DoorDash enters a field with established players like Scale AI, Appen, and Amazon Mechanical Turk — but the move is notable for a few reasons. First, it normalizes AI data collection as just another gig, packaging it in a consumer app alongside food and grocery delivery. Second, it signals that the demand for high-quality, diverse training data for robotics and embodied AI is entering a new phase — one that requires human demonstrations of physical tasks rather than just text annotation or image labeling.

There’s also a broader question about consent and data governance. When gig workers record themselves performing household tasks, who owns that footage? What can it be used for beyond the stated purpose? Tasks’ terms of service give DoorDash sweeping rights over submissions.
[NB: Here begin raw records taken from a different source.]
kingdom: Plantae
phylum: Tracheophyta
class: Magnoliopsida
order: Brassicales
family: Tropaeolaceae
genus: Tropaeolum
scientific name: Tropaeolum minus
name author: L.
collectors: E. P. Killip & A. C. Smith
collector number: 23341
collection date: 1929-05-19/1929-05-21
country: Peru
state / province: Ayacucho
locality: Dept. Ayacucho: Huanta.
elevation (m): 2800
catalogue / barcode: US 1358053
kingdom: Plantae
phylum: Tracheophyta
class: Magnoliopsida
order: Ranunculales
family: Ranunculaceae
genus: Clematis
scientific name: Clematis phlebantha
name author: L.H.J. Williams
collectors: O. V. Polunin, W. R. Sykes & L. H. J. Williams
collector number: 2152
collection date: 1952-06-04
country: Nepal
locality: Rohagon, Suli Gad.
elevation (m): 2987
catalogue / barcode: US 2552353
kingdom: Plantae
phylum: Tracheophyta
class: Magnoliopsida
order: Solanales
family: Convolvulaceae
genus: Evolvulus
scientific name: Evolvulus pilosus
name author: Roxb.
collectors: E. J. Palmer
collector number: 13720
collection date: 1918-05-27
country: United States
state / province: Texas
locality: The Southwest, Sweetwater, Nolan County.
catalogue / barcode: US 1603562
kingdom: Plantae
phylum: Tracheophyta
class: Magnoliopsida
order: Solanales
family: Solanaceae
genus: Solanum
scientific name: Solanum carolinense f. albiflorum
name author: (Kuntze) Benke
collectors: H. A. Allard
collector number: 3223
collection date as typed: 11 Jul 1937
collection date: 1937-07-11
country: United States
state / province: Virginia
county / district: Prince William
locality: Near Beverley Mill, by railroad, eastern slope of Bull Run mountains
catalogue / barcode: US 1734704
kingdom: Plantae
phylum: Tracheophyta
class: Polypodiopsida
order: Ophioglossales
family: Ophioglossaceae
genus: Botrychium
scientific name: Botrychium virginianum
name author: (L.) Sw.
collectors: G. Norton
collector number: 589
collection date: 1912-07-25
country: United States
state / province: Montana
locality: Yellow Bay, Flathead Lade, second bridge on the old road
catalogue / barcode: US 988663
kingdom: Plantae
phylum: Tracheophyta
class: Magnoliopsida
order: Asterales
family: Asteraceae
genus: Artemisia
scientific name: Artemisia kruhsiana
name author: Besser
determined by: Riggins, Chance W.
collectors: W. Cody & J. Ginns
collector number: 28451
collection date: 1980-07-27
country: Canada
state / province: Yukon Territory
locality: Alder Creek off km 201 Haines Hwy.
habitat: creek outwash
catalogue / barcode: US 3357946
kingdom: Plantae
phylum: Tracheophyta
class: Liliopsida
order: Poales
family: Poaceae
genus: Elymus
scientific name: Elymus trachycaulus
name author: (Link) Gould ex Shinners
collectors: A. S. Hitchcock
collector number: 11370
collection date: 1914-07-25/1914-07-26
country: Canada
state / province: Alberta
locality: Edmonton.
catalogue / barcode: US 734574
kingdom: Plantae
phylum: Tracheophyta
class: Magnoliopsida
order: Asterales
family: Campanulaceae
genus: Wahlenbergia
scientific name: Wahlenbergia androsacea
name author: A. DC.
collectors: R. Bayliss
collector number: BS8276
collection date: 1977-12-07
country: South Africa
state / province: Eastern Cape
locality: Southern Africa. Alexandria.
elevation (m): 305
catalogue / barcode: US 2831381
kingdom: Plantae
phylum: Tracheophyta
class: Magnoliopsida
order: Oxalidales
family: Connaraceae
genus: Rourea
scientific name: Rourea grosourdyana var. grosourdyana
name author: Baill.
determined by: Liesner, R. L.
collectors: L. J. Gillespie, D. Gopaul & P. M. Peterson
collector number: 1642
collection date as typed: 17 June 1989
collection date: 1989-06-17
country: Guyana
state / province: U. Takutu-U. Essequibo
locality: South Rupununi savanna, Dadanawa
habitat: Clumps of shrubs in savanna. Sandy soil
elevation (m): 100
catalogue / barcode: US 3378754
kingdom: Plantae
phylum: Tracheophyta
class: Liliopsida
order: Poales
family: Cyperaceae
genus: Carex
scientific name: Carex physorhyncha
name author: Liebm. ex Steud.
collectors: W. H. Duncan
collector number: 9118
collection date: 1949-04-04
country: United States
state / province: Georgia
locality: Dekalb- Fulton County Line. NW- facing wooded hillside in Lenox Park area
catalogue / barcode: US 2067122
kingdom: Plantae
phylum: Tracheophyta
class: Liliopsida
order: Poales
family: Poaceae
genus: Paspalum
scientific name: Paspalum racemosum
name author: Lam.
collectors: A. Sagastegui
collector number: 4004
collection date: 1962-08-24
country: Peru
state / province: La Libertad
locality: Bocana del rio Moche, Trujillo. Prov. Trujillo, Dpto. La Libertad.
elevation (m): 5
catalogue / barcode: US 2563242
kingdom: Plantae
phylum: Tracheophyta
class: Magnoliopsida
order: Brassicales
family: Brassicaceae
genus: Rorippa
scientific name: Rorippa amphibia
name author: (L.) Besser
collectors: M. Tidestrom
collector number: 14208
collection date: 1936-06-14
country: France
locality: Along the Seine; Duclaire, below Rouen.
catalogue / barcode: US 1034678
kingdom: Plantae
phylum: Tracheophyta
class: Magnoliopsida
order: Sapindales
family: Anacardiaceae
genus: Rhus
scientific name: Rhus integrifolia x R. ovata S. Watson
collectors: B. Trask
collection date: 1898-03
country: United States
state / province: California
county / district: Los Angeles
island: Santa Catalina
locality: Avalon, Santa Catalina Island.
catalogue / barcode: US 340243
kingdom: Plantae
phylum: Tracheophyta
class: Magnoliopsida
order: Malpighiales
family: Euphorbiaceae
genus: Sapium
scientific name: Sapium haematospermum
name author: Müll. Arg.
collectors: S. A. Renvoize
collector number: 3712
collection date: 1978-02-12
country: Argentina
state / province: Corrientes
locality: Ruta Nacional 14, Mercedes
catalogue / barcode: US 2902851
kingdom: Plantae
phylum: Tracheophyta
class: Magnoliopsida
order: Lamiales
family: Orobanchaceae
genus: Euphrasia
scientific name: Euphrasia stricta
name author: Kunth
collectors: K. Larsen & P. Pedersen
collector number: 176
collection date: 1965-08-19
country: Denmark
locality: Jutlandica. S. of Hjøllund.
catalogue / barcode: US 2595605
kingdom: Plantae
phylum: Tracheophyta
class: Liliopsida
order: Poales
Why it matters: The “human-in-the-loop” economy for AI training is evolving fast. For teams building AI workflows and automations — whether with tools like n8n or others — understanding where training data comes from is increasingly relevant to questions of model quality, bias, and ethics. DoorDash Tasks is a small but revealing window into the gig infrastructure that underpins AI capabilities most users take for granted.


4. Stanford Researchers Map the Anatomy of AI-Fueled Delusional Spirals

A new (though not yet peer-reviewed) study from a Stanford research group has analyzed over 390,000 messages from 19 individuals who reported falling into delusional or psychologically harmful spirals while interacting with AI chatbots. The researchers worked with psychiatrists and psychology professors to analyze the chat logs, provided by survey respondents and members of a support group for people who say they’ve been harmed by AI.

The findings are sobering. The transcripts reveal patterns in which chatbots — rather than redirecting users showing signs of delusional thinking — engaged with, validated, and in some cases escalated those narratives. MIT Technology Review frames the central challenge: distinguishing between someone expressing creative fiction, someone venting in a healthy way, and someone whose grip on reality is genuinely slipping is extraordinarily difficult, even for trained clinicians. For a language model, it may be effectively impossible at scale.

This isn’t the first time the issue has surfaced. A high-profile murder-suicide case in Connecticut involved a man whose harmful relationship with an AI chatbot appears to have been a contributing factor. Multiple lawsuits against AI companies are still working their way through courts. But this study is notable for going deeper than anecdotes — it’s one of the first attempts to systematically analyze the conversational dynamics of these spirals at the message level.

The study’s limitations are significant: 19 people is a tiny sample, the logs were self-selected from people who believe they were harmed, and the research hasn’t been peer-reviewed. Nevertheless, the patterns it identifies are striking enough that they’ve prompted attention from both AI safety researchers and mental health advocates.

Why it matters: As AI companions and emotionally engaged chatbots become more widespread — deployed not just as consumer products but in mental health, eldercare, and education — the question of how these systems should handle psychologically vulnerable users is urgent. The industry needs better guardrails, better detection, and probably better liability frameworks. Right now, very few of those exist.